* _DOCUMENT_:

▶

Efficient structure of Unitful arrays

I’m experiencing performance issues when using Unitful arrays inside a structure. I don’t know how to specify the type so well, so the problem may be from the type definition.
Here is a simple example using a struct and a function to compute the sum of an array. The version with Unitful is a lot slower and has many more allocations:

struct MyData1{T <: AbstractFloat}
    arr1::Array{T, 3}
end

struct MyData2{T <: AbstractFloat}
    arr1::Array{<: Unitful.Temperature{T}, 3}
end

function my_sum(data)
    nx, ny, nz = size(data.arr1)
    tmp = data.arr1[1] * 0
    for k in 1:nz, j in 1:ny, i in 1:nx
        tmp += data.arr1[i, j, k]
    end
    return tmp
end

function do_compute1()
    nx, ny, nz = 10, 10, 200
    arr1 = ones(Float64, (nx, ny, nz))
    data = MyData1(arr1)
    my_sum(data)
end

function do_compute2()
    nx, ny, nz = 10, 10, 200
    arr1 = ones(Float64, (nx, ny, nz))u"K"
    data = MyData2(arr1)
    my_sum(data)
end

Benchmarking do_compute1() (no Unitful) and do_compute2() (with Unitful) gives:

@btime do_compute1()
  27.280 μs (2 allocations: 156.33 KiB)

@btime do_compute2()
  1.801 ms (64409 allocations: 1.66 MiB)

Perhaps the problem is that I’m specifying Array{<: Unitful.Temperature{T}, 3}, but how to specify a specific type of array (in this case, array of K, for a given type T)? If I use Array{Unitful.Temperature{T}, 3} it won’t work. Since

julia> typeof(zeros(3, 3, 3)u"K")

◀

* _RECORDED INFORMATION_:
▶

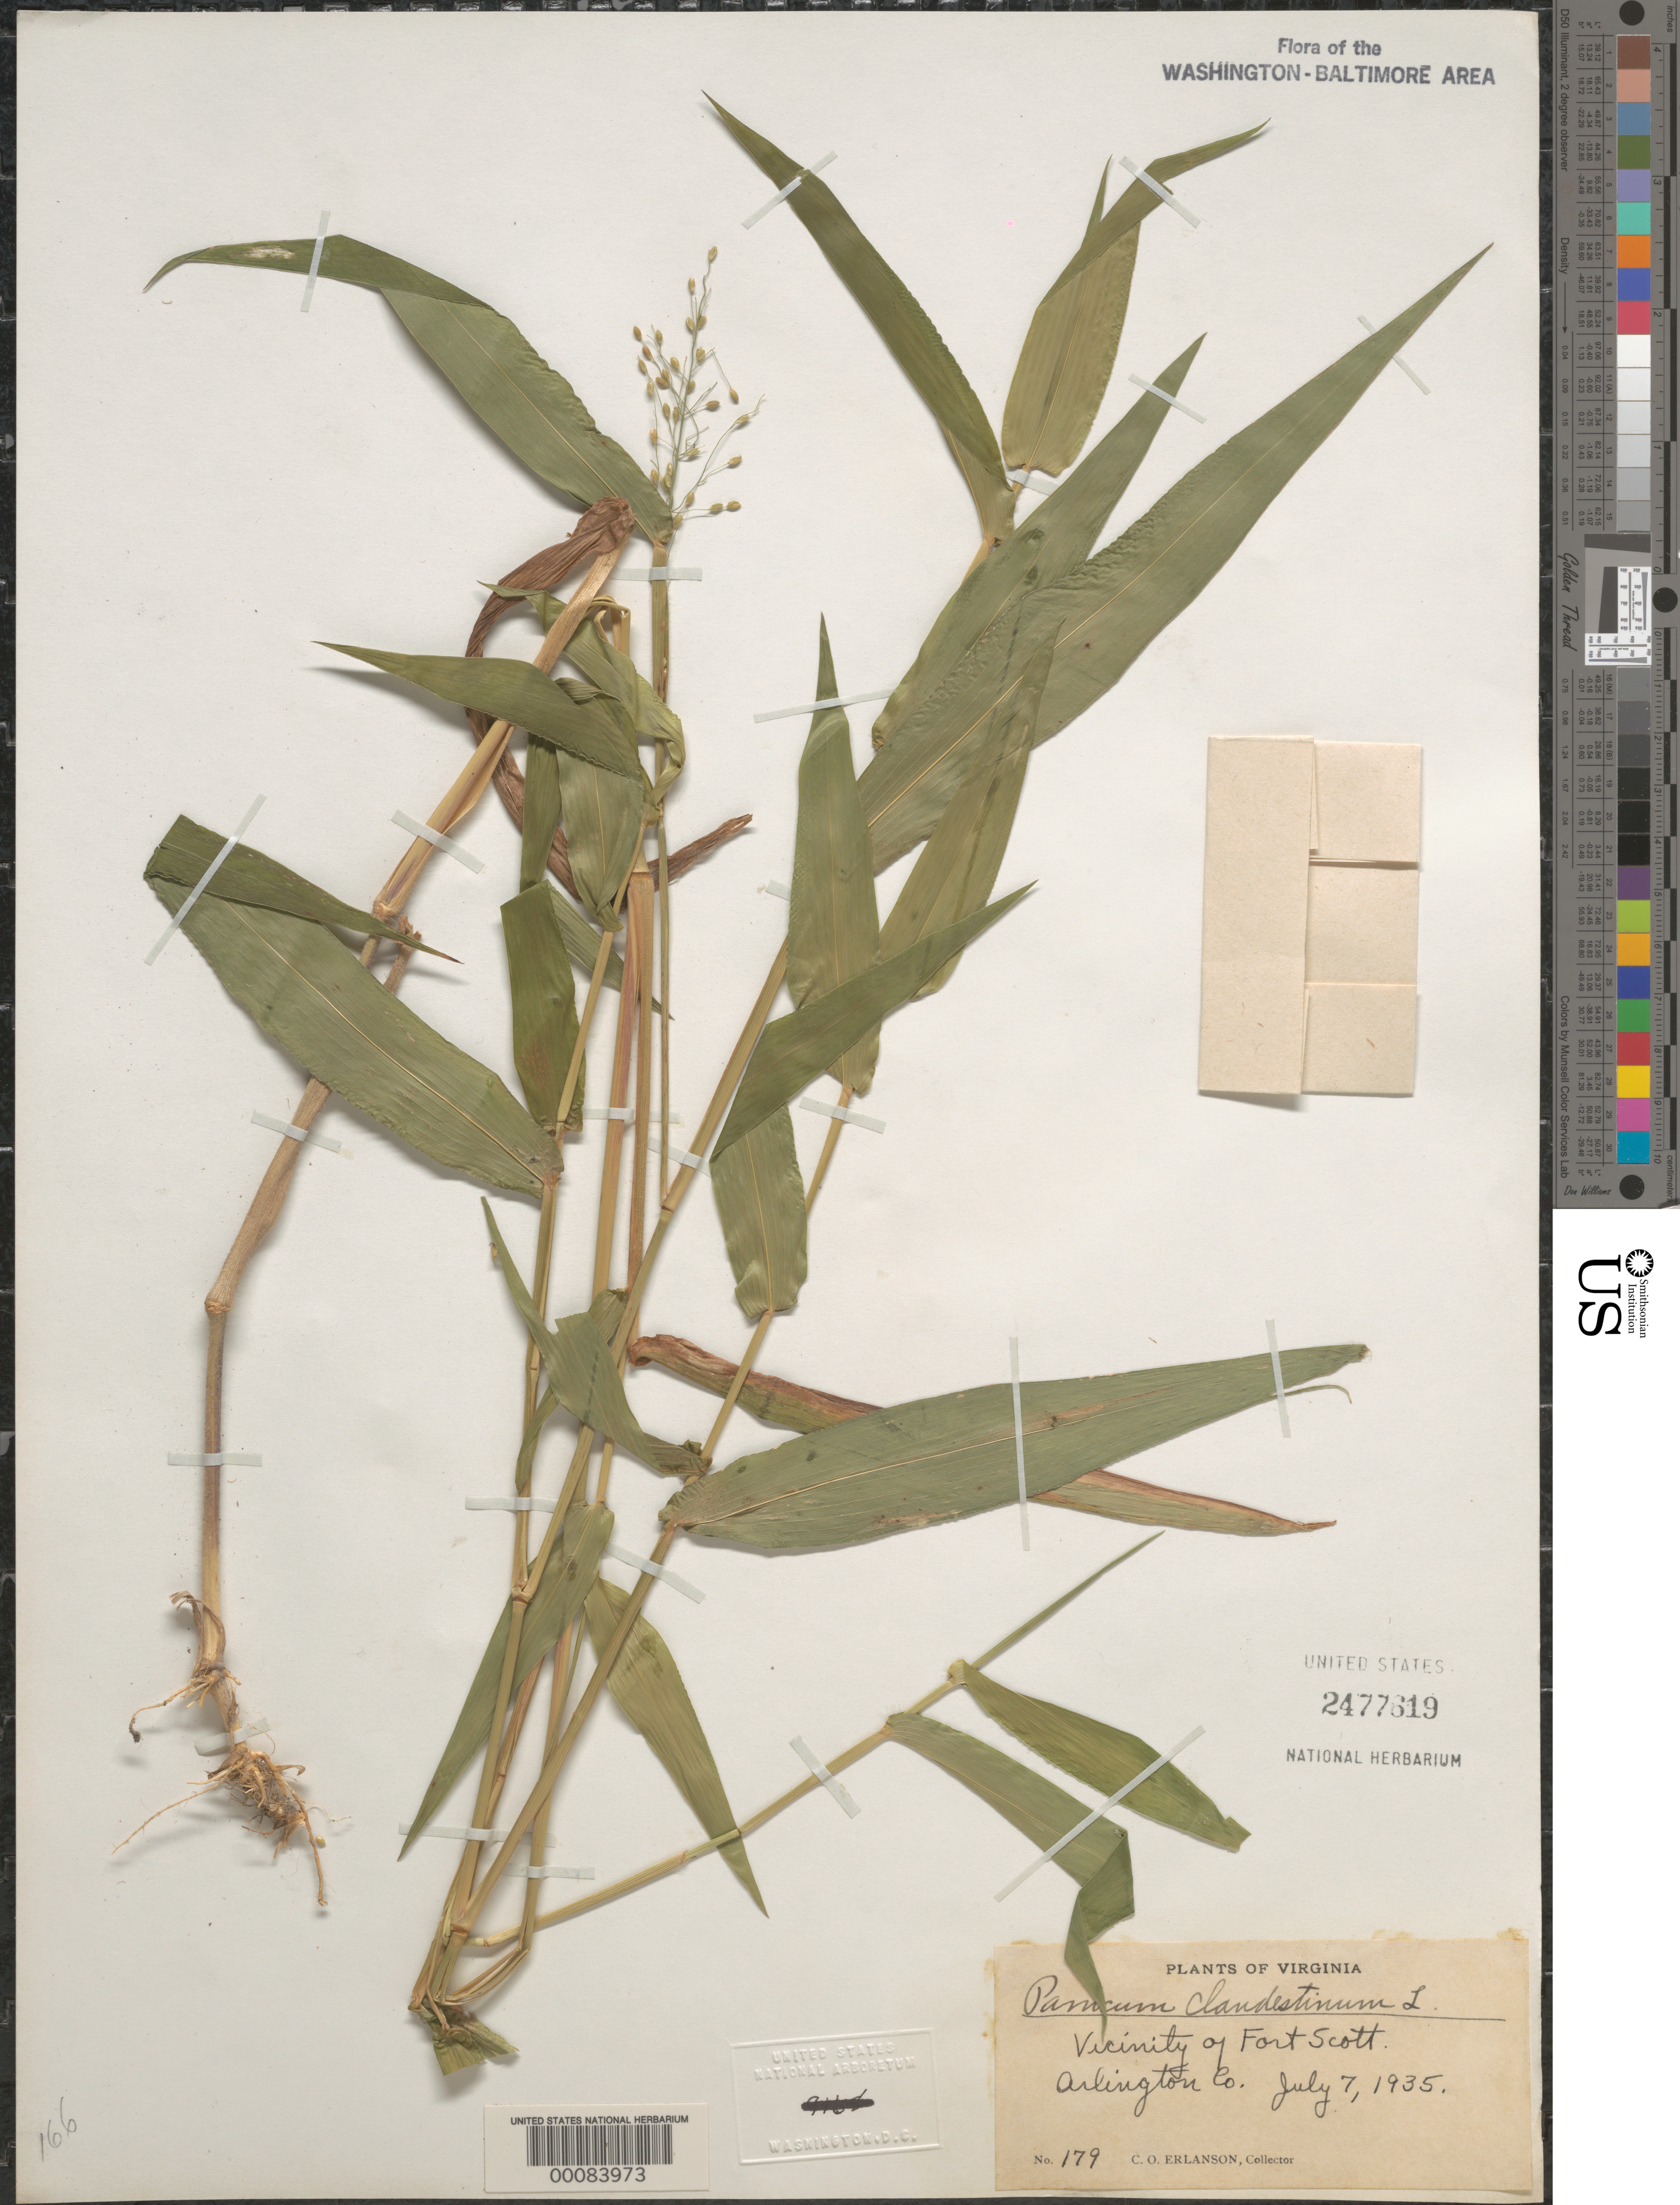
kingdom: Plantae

◀

* _SET EXERCISE 1_: Return the passage from the post on Unitful arrays word for word, beginning at the words that contain "I’m experiencing performance" and stopping after "function my_sum(data)".
* _SET EXERCISE 2_: Resume the post on Unitful arrays, writing on from its last line.
The material has no connection to the post on Unitful arrays.

* _EXERCISE RESPONSE 1_:
I’m experiencing performance issues when using Unitful arrays inside a structure. I don’t know how to specify the type so well, so the problem may be from the type definition.
Here is a simple example using a struct and a function to compute the sum of an array. The version with Unitful is a lot slower and has many more allocations:

struct MyData1{T <: AbstractFloat}
    arr1::Array{T, 3}
end

struct MyData2{T <: AbstractFloat}
    arr1::Array{<: Unitful.Temperature{T}, 3}
end

function my_sum(data)

* _EXERCISE RESPONSE 2_:
Array{Quantity{Float64,𝚯,Unitful.FreeUnits{(K,),𝚯,nothing}},3}

I also tried

Array{Quantity{Float64,Unitful.𝚯,Unitful.FreeUnits{(Unitful.K,),Unitful.𝚯,nothing}},3}

but that doesn’t seem to match the type either. Bizarrely these types are not the same:

julia> typeof(zeros(3, 3, 3)u"K") == Array{Quantity{Float64,Unitful.𝚯,Unitful.FreeUnits{(Unitful.K,),Unitful.𝚯,nothing}},3}
false

Even though if I print them out they seem to be about the same.

Back to the actual question: how to declare Unitful arrays in struct so that the type inference is not some generic array?

1 Like

Here’s the “easy” solution, which also reveals the problem. The type of your Array needs to be a type parameter of the struct to store it concretely.

struct MyData2{T}
    arr1::Array{T, 3}
end

To actually enforce your type constraint I think requires an inner constructor, like this

struct MyData4{T}
    arr1::Array{T, 3}

    function MyData4(a::AbstractArray{T, 3}) where {T <: Quantity{<:Float64}}
        new{T}(a)
    end
end
2 Likes

Thank you for the suggestion. Indeed it fixes the problem in this simple example. But generally speaking, the point of having a struct is to combine several arrays (not necessarily with the same units). Your suggestion works only if all the arrays have the same units. Is there no hope to have a struct with a concrete type but having different types of the members? This seems to be possible without Unitful (e.g. mixing a struct with Int’s, Floats, Arrays, etc.).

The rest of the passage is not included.